Around the room, Chris’s colleagues stand with serene smiles Blu-Tacked onto their faces. In their identical black tops they remind me of something. At first I think it’s priests, then I realise it’s fascists. One chap has gone so far as to shave the company logo (an apple with a bite out of the top) into the back of his head. “It’s a community,” says Chris.
A preposterous 4,000 people applied to work in this shop. They could have filled the 138 positions about 29 times over. The chosen ones were flown to California to be indoctrinated at company HQ. Everyone I ask is a bit sketchy on the details, though. They mumble about “seminars” and “workshops” and I’m left to presume they spent their days naked and wrestling in an apple-shaped mud bath, chanting: “Steve is God! Steve is God!”
Steve Jobs, or His Holiness Apple, is the company’s chief executive and architect of every area of the empire. He personally approved all elements of this store and his attention to detail is infectious.
One guy drags me into a corner to show me how the ridges on the ventilation unit run seamlessly from panel to panel. “Isn’t it amazing,” he breathes. Apparently it took several goes to get them right.
To get a reaction I tell him this shop is not a patch on Prada’s popular new boutique on Rodeo Drive in Beverly Hills. For a second, the flames of psychosis flicker in his eyes and I think he’s going to take a 17in PowerBook to my skull. Then his zombie look returns and he asks sweetly if I’ve ever thought about “going wireless”.
Confronted with all these loons, I start to question my generation’s consuming devotion to what are, after all, pretty bits of plastic and wire.

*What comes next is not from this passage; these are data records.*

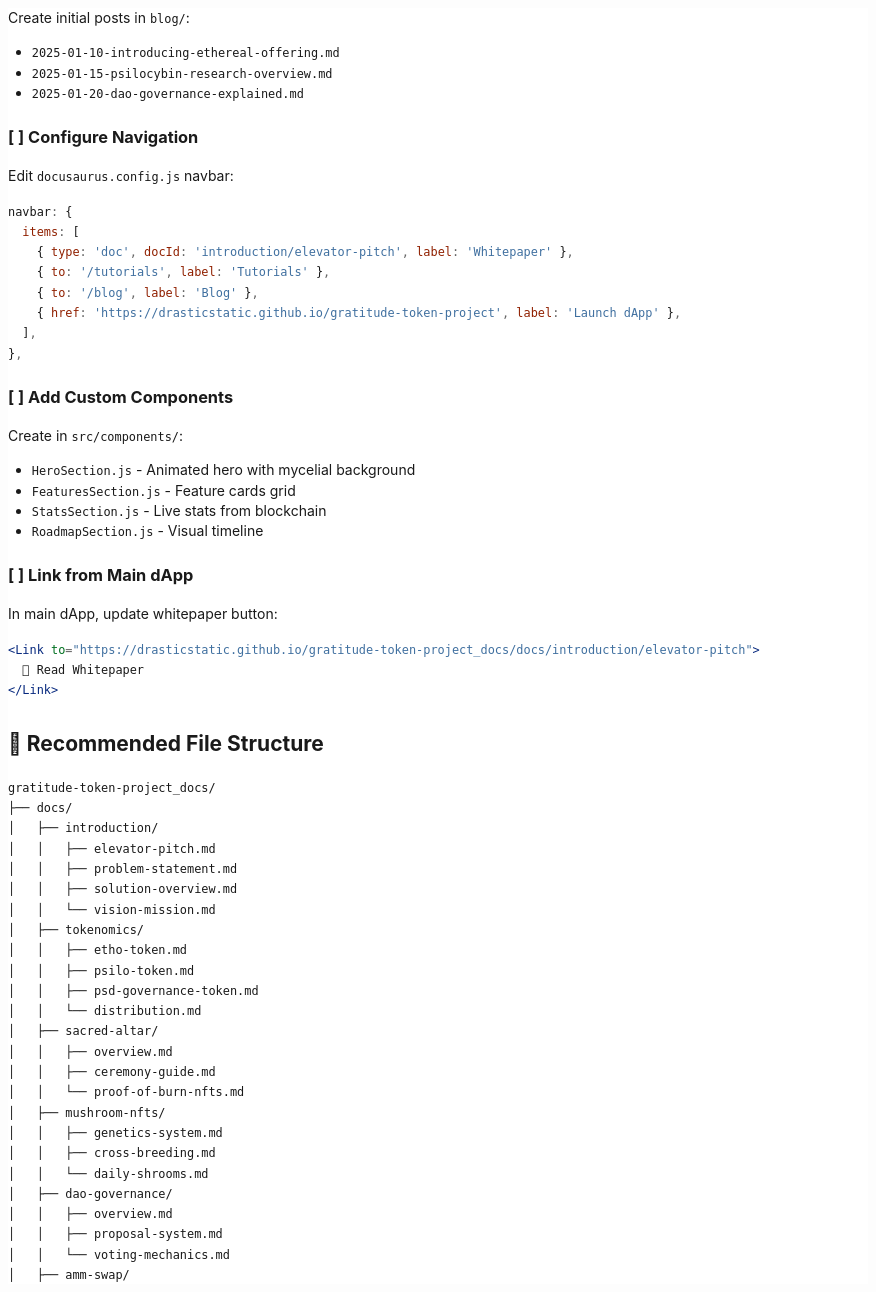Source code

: Create initial posts in `blog/`:
- `2025-01-10-introducing-ethereal-offering.md`
- `2025-01-15-psilocybin-research-overview.md`
- `2025-01-20-dao-governance-explained.md`

### [ ] Configure Navigation

Edit `docusaurus.config.js` navbar:
```javascript
navbar: {
  items: [
    { type: 'doc', docId: 'introduction/elevator-pitch', label: 'Whitepaper' },
    { to: '/tutorials', label: 'Tutorials' },
    { to: '/blog', label: 'Blog' },
    { href: 'https://drasticstatic.github.io/gratitude-token-project', label: 'Launch dApp' },
  ],
},
```

### [ ] Add Custom Components

Create in `src/components/`:
- `HeroSection.js` - Animated hero with mycelial background
- `FeaturesSection.js` - Feature cards grid
- `StatsSection.js` - Live stats from blockchain
- `RoadmapSection.js` - Visual timeline

### [ ] Link from Main dApp

In main dApp, update whitepaper button:
```jsx
<Link to="https://drasticstatic.github.io/gratitude-token-project_docs/docs/introduction/elevator-pitch">
  📜 Read Whitepaper
</Link>
```

## 📁 Recommended File Structure

```
gratitude-token-project_docs/
├── docs/
│   ├── introduction/
│   │   ├── elevator-pitch.md
│   │   ├── problem-statement.md
│   │   ├── solution-overview.md
│   │   └── vision-mission.md
│   ├── tokenomics/
│   │   ├── etho-token.md
│   │   ├── psilo-token.md
│   │   ├── psd-governance-token.md
│   │   └── distribution.md
│   ├── sacred-altar/
│   │   ├── overview.md
│   │   ├── ceremony-guide.md
│   │   └── proof-of-burn-nfts.md
│   ├── mushroom-nfts/
│   │   ├── genetics-system.md
│   │   ├── cross-breeding.md
│   │   └── daily-shrooms.md
│   ├── dao-governance/
│   │   ├── overview.md
│   │   ├── proposal-system.md
│   │   └── voting-mechanics.md
│   ├── amm-swap/
```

I scale the glass staircase to the first floor and prepare for a sermon from Ron Johnson, senior vice-president of retail.
“It’s more than a store,” says Ron, whose casual sweater and folksy tones create a cunning illusion of normality. “It’s in the middle of life, a place to belong.” He boasts that the staff speak “24 languages . . . and one of them is Windows”. Chuckles all round prove members of the Apple cult are alive and present.
“It’s about people more than things,” Peter Bohlin, the shop’s architect, chimes. Ron spends a lot of time detailing free seminars for Apple beginners and areas such as the Studio where “creatives” can help you catalogue your holiday snaps. “We’ll even help you choose a screensaver.” Thanks, Ron.
He refers to more advanced classes as “going deep” — surely the filthiest bit of corporate jargon ever coined — and lip service is paid to bringing the local community in. Vertigo, the current single by U2, who are in Apple’s ad campaign, is played to rousing effect.
“We’ve created a lot of reasons to come,” Ron finishes, iciness starting to creep into his voice. “And — when you come — there’s a lot of reasons to come back.” Our eyes lock and an involuntary spasm kicks up my spine. The assembled staff look like they might start speaking in tongues. The applause is inappropriately frequent.
We no longer pray on the sabbath, we shop, and if M&S is the Church of England — drab interiors and shoppers deserting in droves — then Apple is Kabbalah; voguish, hokey and more than a little pretentious.
On leaving the store I find the Apple-mad tourists are still outside. “What’s it like?” gasps one smallish fellow who can’t believe my luck.
“You know . . . fine,” I mutter, thinking what suckers we all are for a nice bit of design and some clever marketing.
“I’ll be queueing on Friday night,” he tells me. I’m sure he won’t be the only one.